— START Data for this task —
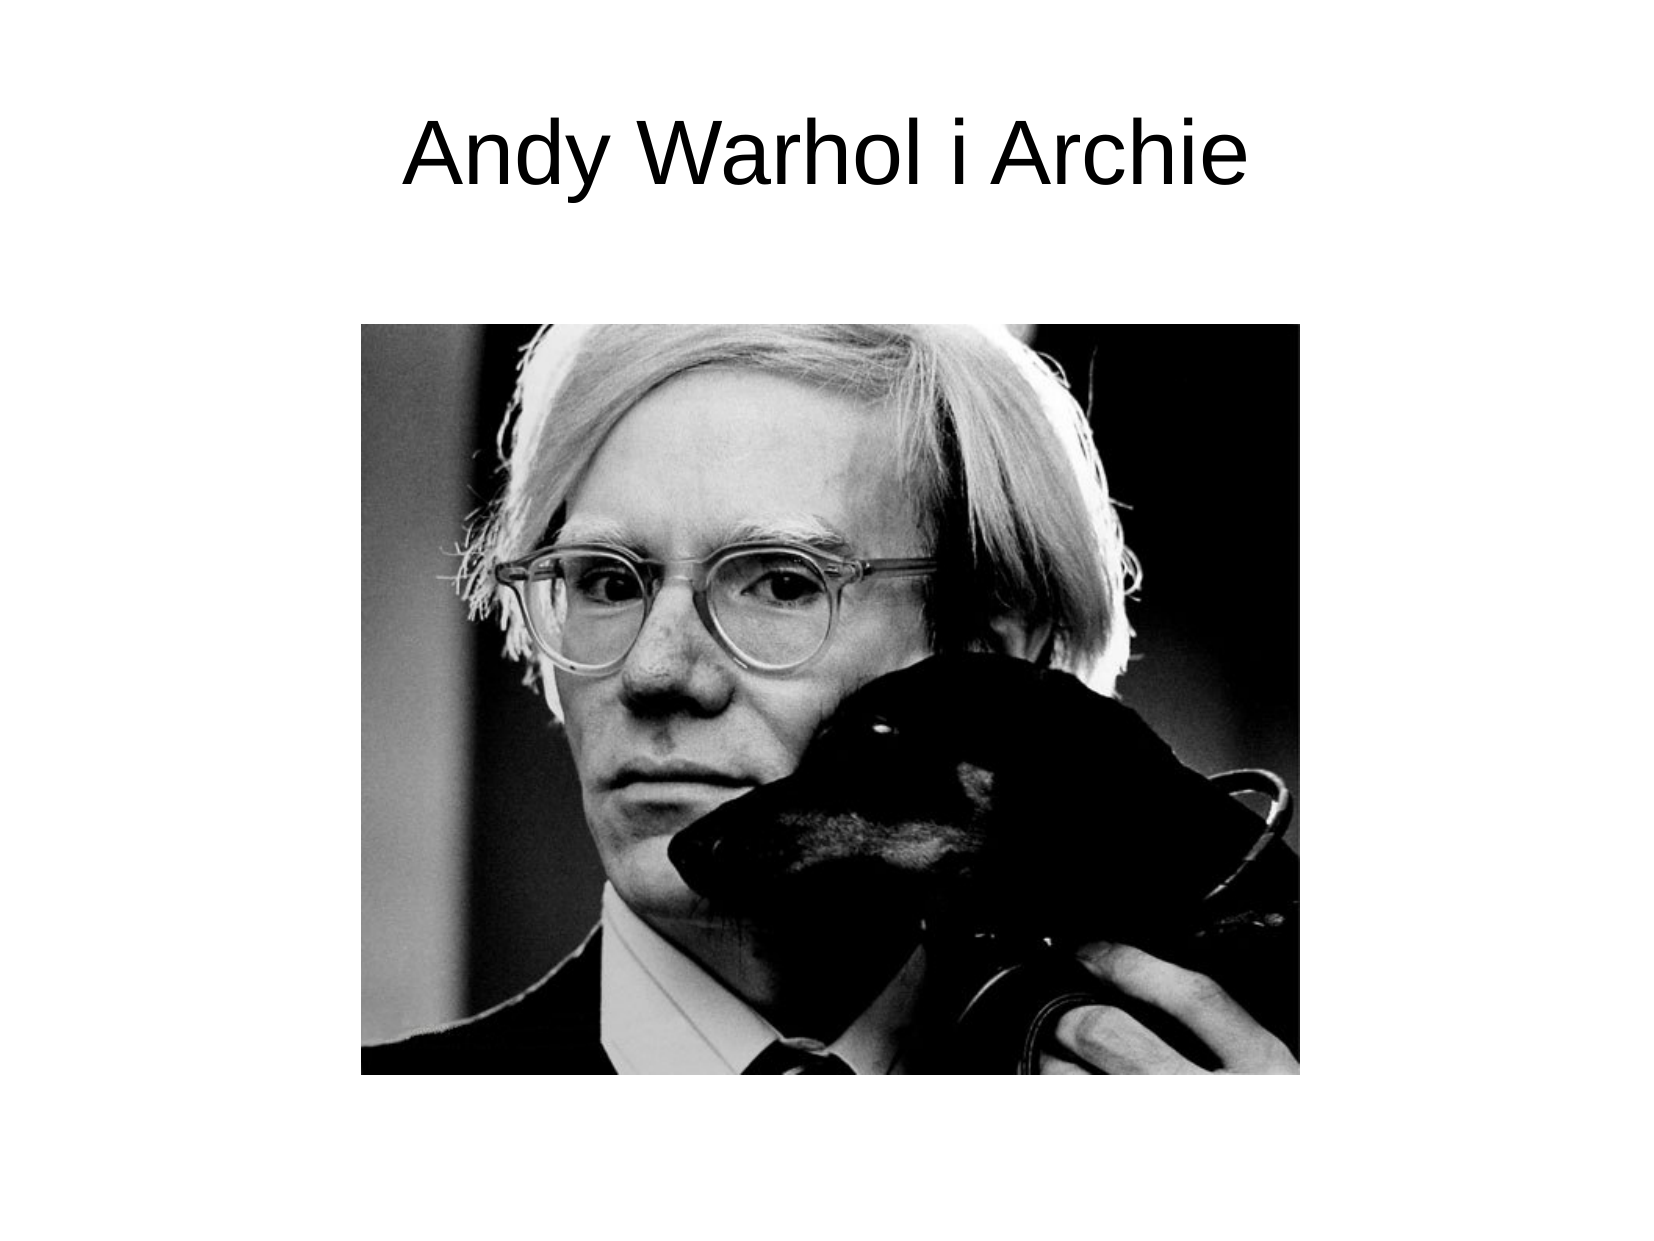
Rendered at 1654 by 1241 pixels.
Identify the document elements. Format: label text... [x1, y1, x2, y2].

title Andy Warhol i Archie [82, 49, 1571, 257]
picture [361, 324, 1300, 1075]
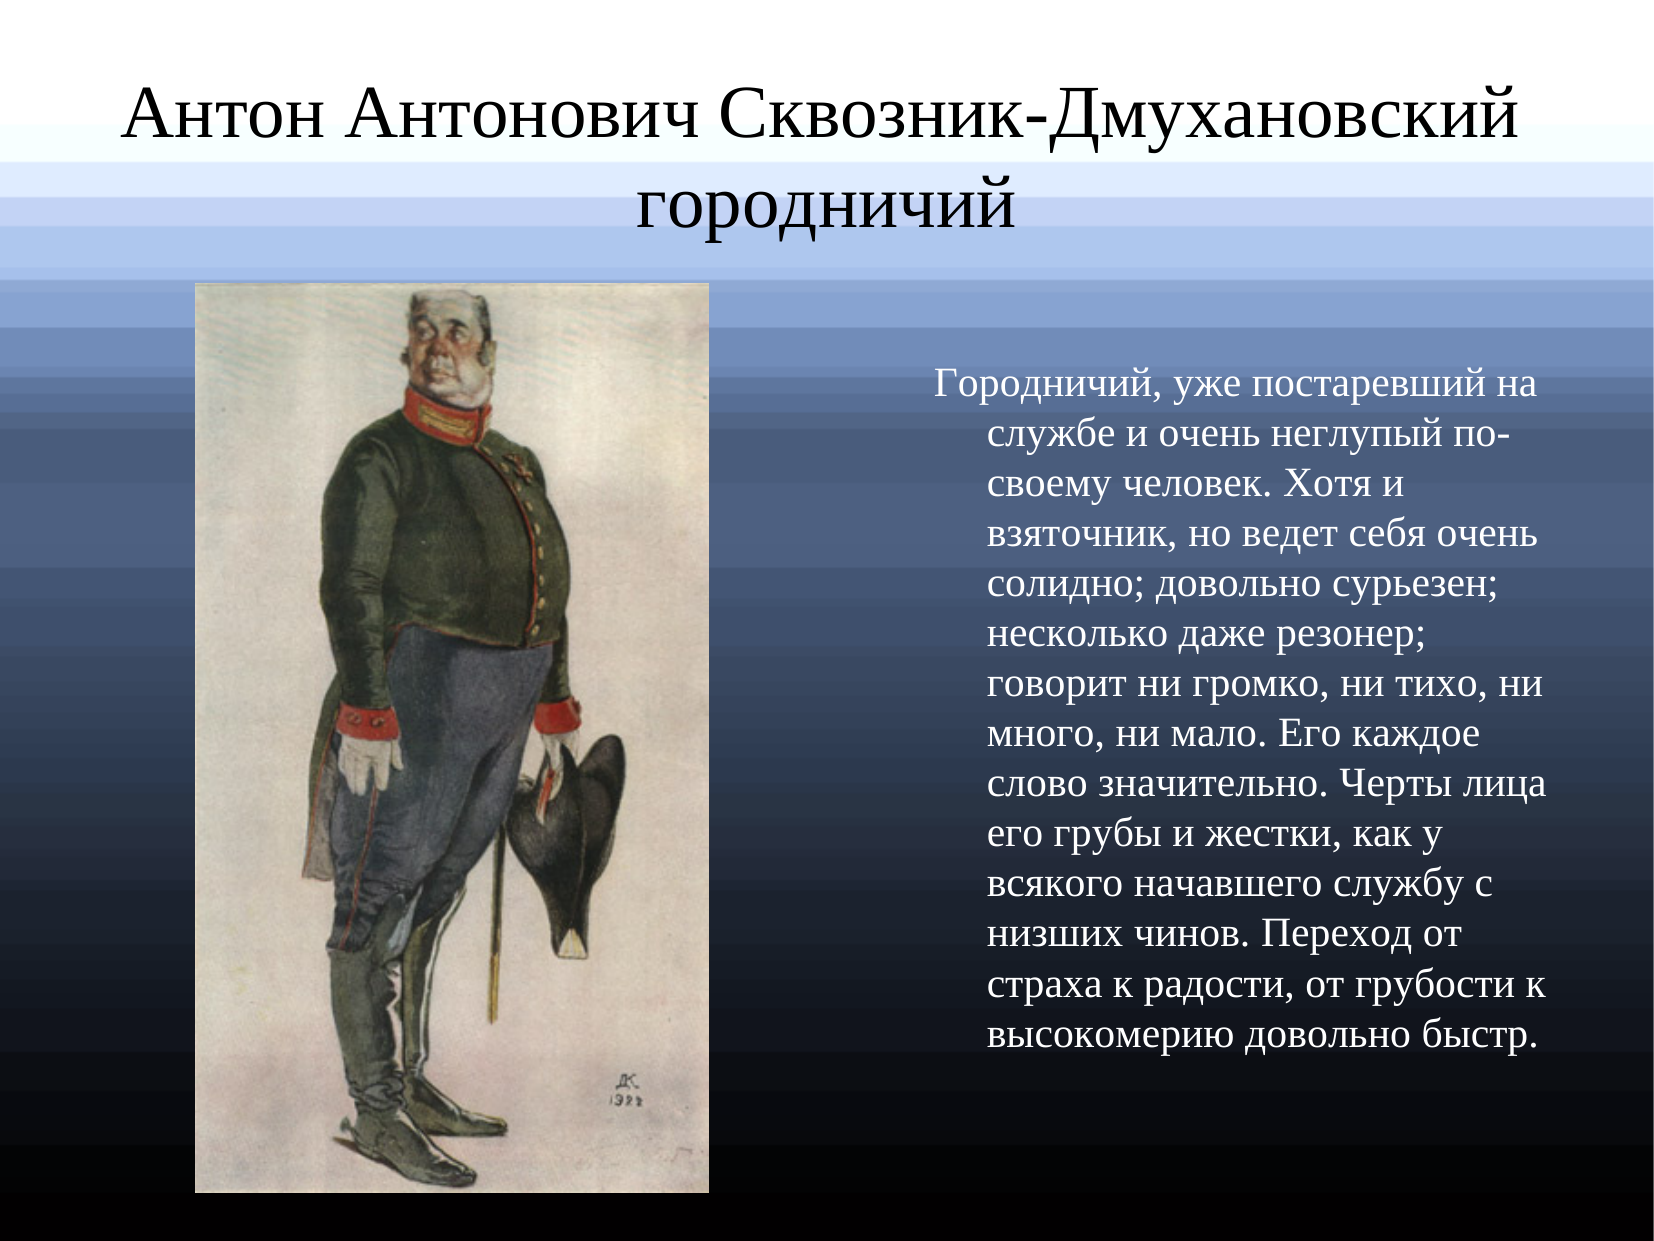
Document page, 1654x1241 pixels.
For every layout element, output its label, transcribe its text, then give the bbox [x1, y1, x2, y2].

list Городничий, уже постаревший на службе и очень неглупый по-своему человек. Хотя и взяточник, но ведет себя очень солидно; довольно сурьезен; несколько даже резонер; говорит ни громко, ни тихо, ни много, ни мало. Его каждое слово значительно. Черты лица его грубы и жестки, как у всякого начавшего службу с низших чинов. Переход от страха к радости, от грубости к высокомерию довольно быстр. [845, 354, 1572, 1074]
picture [195, 283, 709, 1193]
title Антон Антонович Сквозник-Дмухановский городничий [82, 49, 1571, 257]
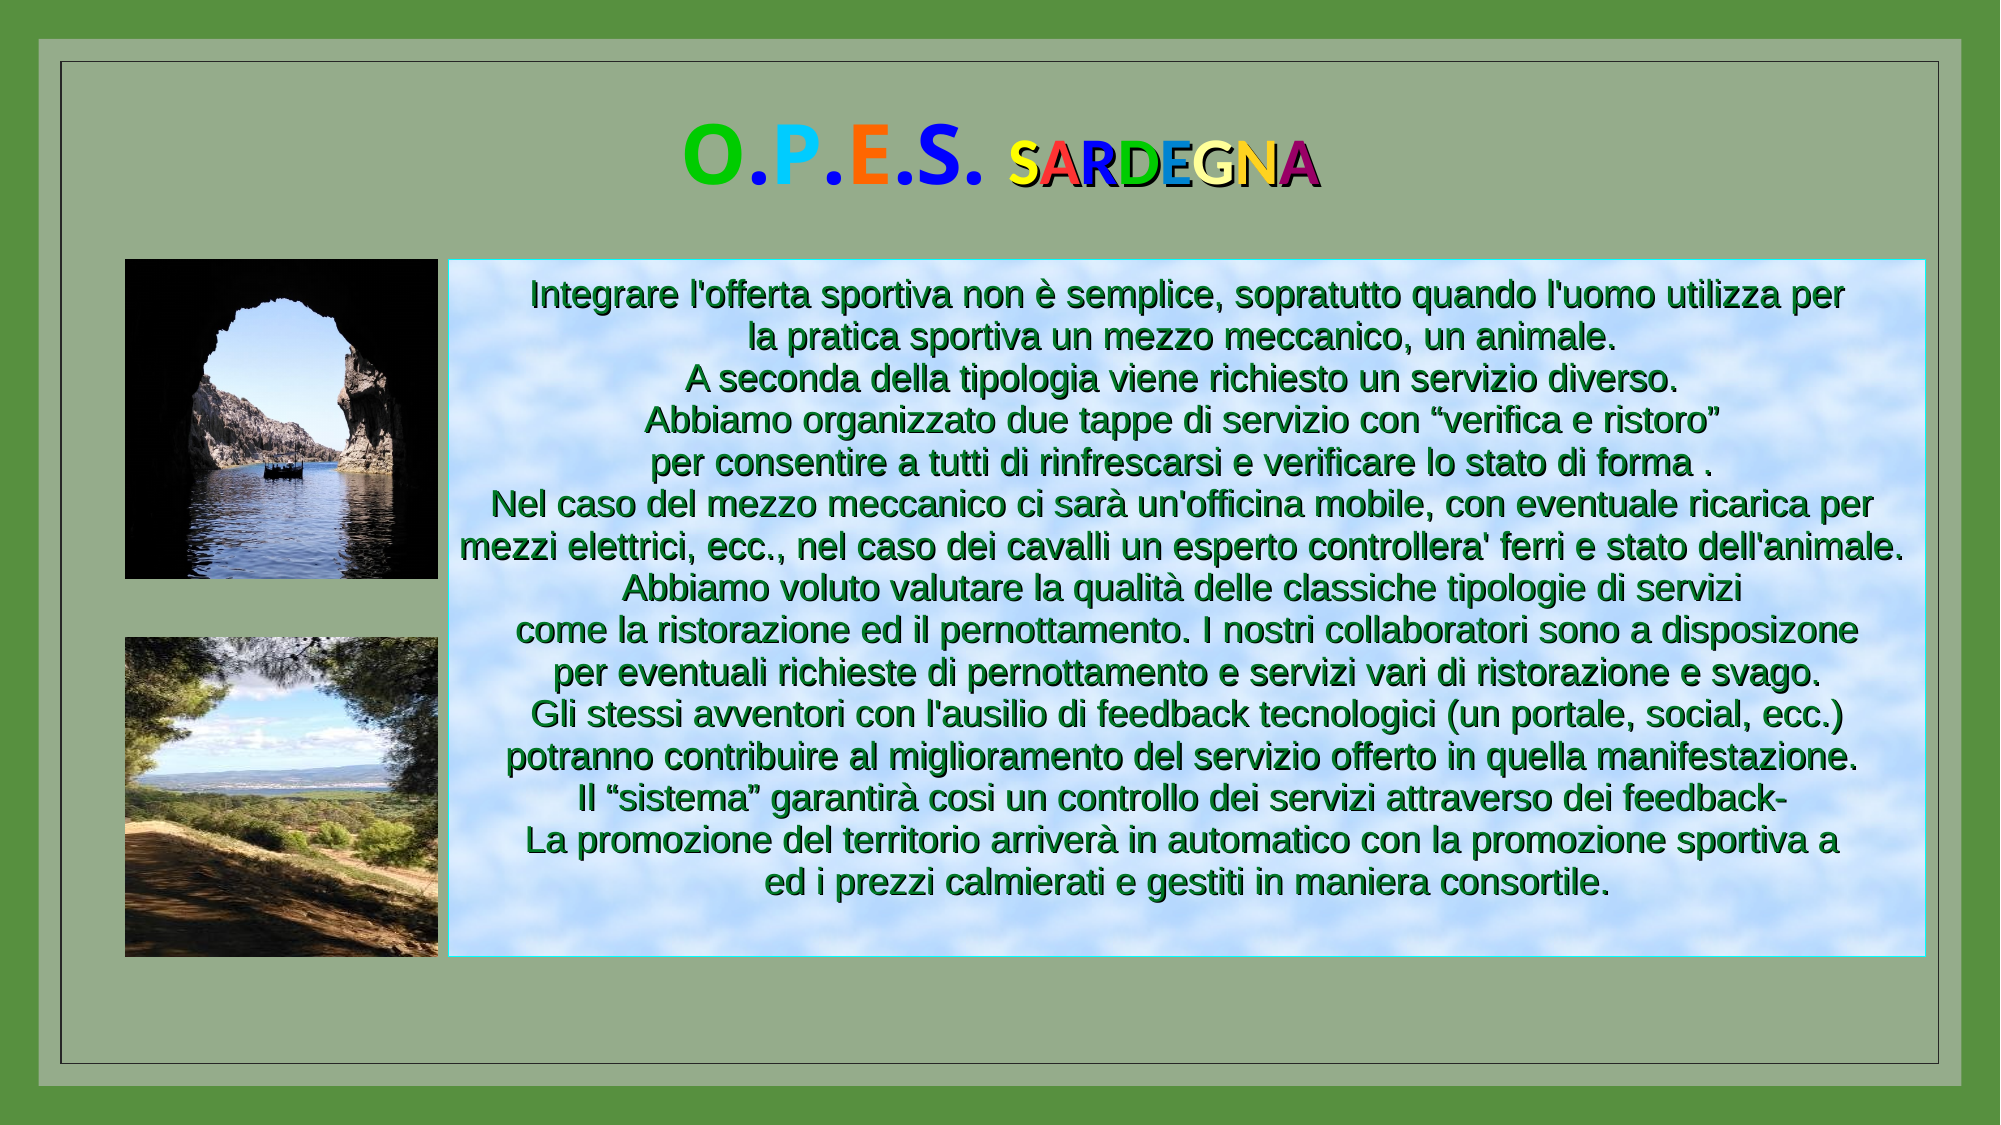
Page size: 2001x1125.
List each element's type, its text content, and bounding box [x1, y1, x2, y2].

text_box Integrare l'offerta sportiva non è semplice, sopratutto quando l'uomo utilizza per la pratica sportiva un mezzo meccanico, un animale. A seconda della tipologia viene richiesto un servizio diverso. Abbiamo organizzato due tappe di servizio con “verifica e ristoro” per consentire a tutti di rinfrescarsi e verificare lo stato di forma . Nel caso del mezzo meccanico ci sarà un'officina mobile, con eventuale ricarica per mezzi elettrici, ecc., nel caso dei cavalli un esperto controllera' ferri e stato dell'animale. Abbiamo voluto valutare la qualità delle classiche tipologie di servizi come la ristorazione ed il pernottamento. I nostri collaboratori sono a disposizone per eventuali richieste di pernottamento e servizi vari di ristorazione e svago. Gli stessi avventori con l'ausilio di feedback tecnologici (un portale, social, ecc.) potranno contribuire al miglioramento del servizio offerto in quella manifestazione. Il “sistema” garantirà cosi un controllo dei servizi attraverso dei feedback- La promozione del territorio arriverà in automatico con la promozione sportiva a ed i prezzi calmierati e gestiti in maniera consortile. [448, 259, 1926, 957]
picture [125, 637, 438, 957]
title O.P.E.S. SARDEGNA [174, 105, 1825, 331]
picture [125, 259, 438, 579]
— END Data for this task —
** Given instruction **
Copy out all of the material above with every "pixels" changed to "px" and nothing else altered. Leave the pictures out.

** Solution for this problem **
Rendered at 1654 by 1241 px.
Identify the document elements. Format: label text... [x1, y1, x2, y2].

title Andy Warhol i Archie [82, 49, 1571, 257]
picture [361, 324, 1300, 1075]
Document page, 1654x1241 px.
For every layout element, output its label, transcribe its text, then give the bbox [x1, y1, x2, y2].

list Городничий, уже постаревший на службе и очень неглупый по-своему человек. Хотя и взяточник, но ведет себя очень солидно; довольно сурьезен; несколько даже резонер; говорит ни громко, ни тихо, ни много, ни мало. Его каждое слово значительно. Черты лица его грубы и жестки, как у всякого начавшего службу с низших чинов. Переход от страха к радости, от грубости к высокомерию довольно быстр. [845, 354, 1572, 1074]
picture [195, 283, 709, 1193]
title Антон Антонович Сквозник-Дмухановский городничий [82, 49, 1571, 257]
Page size: 2001x1125.
List each element's type, its text content, and bounding box [x1, y1, x2, y2].

text_box Integrare l'offerta sportiva non è semplice, sopratutto quando l'uomo utilizza per la pratica sportiva un mezzo meccanico, un animale. A seconda della tipologia viene richiesto un servizio diverso. Abbiamo organizzato due tappe di servizio con “verifica e ristoro” per consentire a tutti di rinfrescarsi e verificare lo stato di forma . Nel caso del mezzo meccanico ci sarà un'officina mobile, con eventuale ricarica per mezzi elettrici, ecc., nel caso dei cavalli un esperto controllera' ferri e stato dell'animale. Abbiamo voluto valutare la qualità delle classiche tipologie di servizi come la ristorazione ed il pernottamento. I nostri collaboratori sono a disposizone per eventuali richieste di pernottamento e servizi vari di ristorazione e svago. Gli stessi avventori con l'ausilio di feedback tecnologici (un portale, social, ecc.) potranno contribuire al miglioramento del servizio offerto in quella manifestazione. Il “sistema” garantirà cosi un controllo dei servizi attraverso dei feedback- La promozione del territorio arriverà in automatico con la promozione sportiva a ed i prezzi calmierati e gestiti in maniera consortile. [448, 259, 1926, 957]
picture [125, 637, 438, 957]
title O.P.E.S. SARDEGNA [174, 105, 1825, 331]
picture [125, 259, 438, 579]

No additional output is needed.